BIG NEWS…

WE WON!!! *

*for the moment

On March 13th, the Department of Transportation DENIED the '“Streets for All” grant application for a feasibility study to demolish the 90 freeway.

A huge thank you to all the leaders of the opposition, including Mark Berger and Daphne Bradford.

But most importantly, thank you to everyone in the communities surrounding the 90 freeway that took action by writing letters to elected and appointed officials, signing Daphne’s petition, spreading the word to friends and neighbors, attending community and local council meetings, and posting yard signs to raise local awareness!

Michael Schneider from “Streets for All” has vowed to keep looking for funding privately, and they can always reapply for government grants, so we’ll have to remain vigilant. That said, given the unified and overwhelming response that our communities mobilized, hopefully they will decide it’s not a fight they want to pick again. Because they will lose.
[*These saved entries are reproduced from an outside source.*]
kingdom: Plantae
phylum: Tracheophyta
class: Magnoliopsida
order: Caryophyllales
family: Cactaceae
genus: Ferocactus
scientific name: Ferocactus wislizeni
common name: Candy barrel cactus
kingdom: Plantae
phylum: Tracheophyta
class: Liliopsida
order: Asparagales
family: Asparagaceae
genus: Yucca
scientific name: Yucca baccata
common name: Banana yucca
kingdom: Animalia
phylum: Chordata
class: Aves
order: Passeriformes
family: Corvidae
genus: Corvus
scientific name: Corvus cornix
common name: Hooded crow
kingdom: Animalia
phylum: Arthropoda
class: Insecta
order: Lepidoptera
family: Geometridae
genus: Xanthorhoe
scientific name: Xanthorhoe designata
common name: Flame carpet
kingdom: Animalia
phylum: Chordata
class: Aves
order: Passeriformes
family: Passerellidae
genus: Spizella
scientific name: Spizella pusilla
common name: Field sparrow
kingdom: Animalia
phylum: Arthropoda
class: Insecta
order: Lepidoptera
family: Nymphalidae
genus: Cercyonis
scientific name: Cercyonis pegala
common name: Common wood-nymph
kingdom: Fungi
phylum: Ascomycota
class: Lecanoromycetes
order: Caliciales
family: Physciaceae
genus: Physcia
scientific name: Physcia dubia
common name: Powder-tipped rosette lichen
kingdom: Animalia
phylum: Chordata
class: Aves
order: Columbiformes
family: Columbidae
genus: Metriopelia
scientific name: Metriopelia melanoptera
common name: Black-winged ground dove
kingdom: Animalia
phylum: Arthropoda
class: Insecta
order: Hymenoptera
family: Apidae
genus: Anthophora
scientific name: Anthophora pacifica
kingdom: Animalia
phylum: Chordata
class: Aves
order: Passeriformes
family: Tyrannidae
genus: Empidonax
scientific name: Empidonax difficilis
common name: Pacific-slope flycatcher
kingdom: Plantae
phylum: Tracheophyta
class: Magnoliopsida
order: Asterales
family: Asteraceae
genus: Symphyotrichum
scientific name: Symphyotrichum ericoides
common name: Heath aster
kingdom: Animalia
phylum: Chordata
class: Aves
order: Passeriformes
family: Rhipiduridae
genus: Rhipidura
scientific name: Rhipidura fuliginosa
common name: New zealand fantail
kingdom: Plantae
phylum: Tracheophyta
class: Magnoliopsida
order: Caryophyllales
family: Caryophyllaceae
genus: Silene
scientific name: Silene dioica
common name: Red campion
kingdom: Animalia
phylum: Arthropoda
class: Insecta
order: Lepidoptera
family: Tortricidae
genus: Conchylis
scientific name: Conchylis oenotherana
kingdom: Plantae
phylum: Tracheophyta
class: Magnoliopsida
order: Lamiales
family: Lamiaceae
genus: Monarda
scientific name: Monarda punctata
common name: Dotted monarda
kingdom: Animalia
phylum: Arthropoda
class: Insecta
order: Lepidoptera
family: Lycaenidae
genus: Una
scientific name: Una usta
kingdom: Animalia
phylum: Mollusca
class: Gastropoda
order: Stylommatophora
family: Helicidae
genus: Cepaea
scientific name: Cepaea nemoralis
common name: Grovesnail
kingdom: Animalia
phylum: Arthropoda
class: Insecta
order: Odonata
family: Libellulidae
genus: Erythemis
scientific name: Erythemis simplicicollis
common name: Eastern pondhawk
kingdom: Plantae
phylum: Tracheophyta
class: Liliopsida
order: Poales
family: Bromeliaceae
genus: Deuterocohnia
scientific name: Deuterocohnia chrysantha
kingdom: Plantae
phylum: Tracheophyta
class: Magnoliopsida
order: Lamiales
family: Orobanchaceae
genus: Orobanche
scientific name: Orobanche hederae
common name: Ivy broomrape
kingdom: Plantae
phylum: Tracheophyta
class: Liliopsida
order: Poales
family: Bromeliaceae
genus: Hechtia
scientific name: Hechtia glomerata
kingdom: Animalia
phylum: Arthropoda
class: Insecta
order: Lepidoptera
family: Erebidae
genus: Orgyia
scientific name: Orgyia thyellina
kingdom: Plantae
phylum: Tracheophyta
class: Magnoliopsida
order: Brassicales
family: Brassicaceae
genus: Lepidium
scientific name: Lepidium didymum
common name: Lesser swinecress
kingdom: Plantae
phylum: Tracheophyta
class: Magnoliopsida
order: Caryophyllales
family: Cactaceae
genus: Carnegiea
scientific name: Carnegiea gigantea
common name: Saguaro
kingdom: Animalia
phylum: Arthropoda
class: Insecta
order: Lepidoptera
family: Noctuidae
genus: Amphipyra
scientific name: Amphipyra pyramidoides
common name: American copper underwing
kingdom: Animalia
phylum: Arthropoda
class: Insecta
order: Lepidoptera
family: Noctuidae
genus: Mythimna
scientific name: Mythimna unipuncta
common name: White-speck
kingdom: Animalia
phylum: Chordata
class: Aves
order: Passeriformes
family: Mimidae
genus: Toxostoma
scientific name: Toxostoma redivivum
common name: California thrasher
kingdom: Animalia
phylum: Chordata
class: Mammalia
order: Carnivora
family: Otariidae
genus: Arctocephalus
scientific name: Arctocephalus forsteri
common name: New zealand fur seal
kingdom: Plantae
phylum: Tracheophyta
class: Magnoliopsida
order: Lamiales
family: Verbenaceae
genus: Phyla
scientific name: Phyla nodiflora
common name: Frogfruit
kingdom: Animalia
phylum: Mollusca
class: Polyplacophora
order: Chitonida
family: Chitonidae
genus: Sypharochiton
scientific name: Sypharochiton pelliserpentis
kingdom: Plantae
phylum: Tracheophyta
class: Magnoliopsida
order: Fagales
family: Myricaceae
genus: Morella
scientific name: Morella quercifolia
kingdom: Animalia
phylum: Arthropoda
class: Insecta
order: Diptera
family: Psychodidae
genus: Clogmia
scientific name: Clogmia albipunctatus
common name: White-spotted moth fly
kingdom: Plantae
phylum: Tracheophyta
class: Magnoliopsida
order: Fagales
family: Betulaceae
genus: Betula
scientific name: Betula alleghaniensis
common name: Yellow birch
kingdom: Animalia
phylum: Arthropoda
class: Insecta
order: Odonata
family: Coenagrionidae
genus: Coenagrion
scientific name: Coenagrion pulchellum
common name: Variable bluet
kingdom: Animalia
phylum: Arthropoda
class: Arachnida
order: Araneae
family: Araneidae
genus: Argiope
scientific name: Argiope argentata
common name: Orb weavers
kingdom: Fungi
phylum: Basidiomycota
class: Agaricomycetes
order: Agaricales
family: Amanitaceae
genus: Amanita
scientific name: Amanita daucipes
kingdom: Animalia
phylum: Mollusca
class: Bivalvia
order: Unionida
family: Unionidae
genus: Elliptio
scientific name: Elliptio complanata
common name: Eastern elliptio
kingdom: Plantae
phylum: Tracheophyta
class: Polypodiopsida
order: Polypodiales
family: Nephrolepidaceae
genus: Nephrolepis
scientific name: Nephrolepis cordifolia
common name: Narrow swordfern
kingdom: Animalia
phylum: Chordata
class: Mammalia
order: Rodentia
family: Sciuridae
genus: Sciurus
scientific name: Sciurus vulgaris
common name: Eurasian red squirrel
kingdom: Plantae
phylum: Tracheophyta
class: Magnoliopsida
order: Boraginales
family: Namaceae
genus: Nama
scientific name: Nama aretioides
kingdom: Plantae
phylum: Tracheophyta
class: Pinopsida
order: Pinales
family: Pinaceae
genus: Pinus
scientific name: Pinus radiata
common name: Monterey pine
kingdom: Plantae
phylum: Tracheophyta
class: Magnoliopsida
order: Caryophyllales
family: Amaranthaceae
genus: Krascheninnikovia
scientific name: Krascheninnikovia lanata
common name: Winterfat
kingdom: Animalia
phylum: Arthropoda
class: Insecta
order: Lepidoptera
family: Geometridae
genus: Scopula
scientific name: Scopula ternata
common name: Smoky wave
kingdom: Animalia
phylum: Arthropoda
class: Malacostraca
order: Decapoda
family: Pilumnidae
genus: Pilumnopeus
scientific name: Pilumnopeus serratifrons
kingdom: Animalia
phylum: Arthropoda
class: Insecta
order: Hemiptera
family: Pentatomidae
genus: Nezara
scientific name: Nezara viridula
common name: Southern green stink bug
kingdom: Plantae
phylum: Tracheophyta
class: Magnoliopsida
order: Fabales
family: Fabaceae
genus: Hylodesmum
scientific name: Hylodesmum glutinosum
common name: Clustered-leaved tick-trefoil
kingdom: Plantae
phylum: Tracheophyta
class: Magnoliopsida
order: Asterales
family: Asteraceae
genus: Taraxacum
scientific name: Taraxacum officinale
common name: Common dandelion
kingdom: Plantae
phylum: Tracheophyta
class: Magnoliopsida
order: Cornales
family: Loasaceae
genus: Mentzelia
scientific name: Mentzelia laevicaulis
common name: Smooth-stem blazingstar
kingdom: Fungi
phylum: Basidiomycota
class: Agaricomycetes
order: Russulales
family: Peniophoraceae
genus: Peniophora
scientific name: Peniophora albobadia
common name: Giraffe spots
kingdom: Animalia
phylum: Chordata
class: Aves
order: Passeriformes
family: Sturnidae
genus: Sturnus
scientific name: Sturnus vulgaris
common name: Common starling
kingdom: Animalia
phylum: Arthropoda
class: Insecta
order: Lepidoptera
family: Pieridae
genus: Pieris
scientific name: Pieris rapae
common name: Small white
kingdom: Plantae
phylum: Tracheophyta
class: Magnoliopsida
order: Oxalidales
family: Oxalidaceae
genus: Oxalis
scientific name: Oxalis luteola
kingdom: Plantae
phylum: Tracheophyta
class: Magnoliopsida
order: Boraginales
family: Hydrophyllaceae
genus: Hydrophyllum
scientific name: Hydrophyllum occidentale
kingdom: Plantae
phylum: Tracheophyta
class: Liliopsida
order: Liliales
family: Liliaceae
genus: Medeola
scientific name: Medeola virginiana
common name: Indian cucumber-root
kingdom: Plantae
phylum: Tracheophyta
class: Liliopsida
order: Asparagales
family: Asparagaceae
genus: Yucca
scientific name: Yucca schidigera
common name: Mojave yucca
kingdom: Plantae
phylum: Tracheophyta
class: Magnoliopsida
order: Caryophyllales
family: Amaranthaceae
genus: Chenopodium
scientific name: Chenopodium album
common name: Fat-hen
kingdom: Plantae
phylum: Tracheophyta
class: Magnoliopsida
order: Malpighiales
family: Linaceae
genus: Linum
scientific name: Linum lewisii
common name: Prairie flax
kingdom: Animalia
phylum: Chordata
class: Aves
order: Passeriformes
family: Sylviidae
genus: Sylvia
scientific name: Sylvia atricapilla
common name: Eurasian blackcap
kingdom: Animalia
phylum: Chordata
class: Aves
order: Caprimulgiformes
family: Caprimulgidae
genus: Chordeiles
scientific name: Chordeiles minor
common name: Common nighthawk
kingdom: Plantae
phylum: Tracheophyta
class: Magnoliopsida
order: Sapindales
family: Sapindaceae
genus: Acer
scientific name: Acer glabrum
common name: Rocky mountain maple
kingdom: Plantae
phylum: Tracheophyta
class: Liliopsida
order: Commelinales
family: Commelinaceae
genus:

Stop the misguided, misrepresented, and misleadingly framed plan to eliminate SR-90.

We are a group of concerned citizens who believe that the proposal to eliminate the Marina 90 freeway will have detrimental effects to our neighborhoods and our safety. Help us come together and stop this plan – which does not represent the interests of most of the citizens it would affect – before it gains any traction.

Why save a freeway?

Look, I get it – It’s not cool to like freeways.  In fact, there’s little that Angelenos enjoy more than to complain about how bad our freeways are.  Yet I bet you won’t find a freeway in SoCal with a better reputation than SR-90, aka “the 90”, aka “The Marina Freeway”.  It serves its purpose, is rarely congested, has wide lanes with a generous shoulder, boasts expansive views, and best of all helps reduce traffic on our already clogged side-streets (i.e. Lincoln, Sepulveda, Jefferson, Washington, Inglewood, Centinela, Slauson).  

Although often called “underutilized” or “empty”, it carries a load of between 80,000-100,000 cars per day. That’s about 2.5 million cars per month. So could it be that it seems under-used because all the other freeways in LA are over-used? (Answer: Yes)

In short, since it looks like a highway is supposed to look (generally open and with cars freely moving), the 90 freeway feels like an outlier in our city.  But that’s not a reason to get rid of it — that’s a reason to keep it.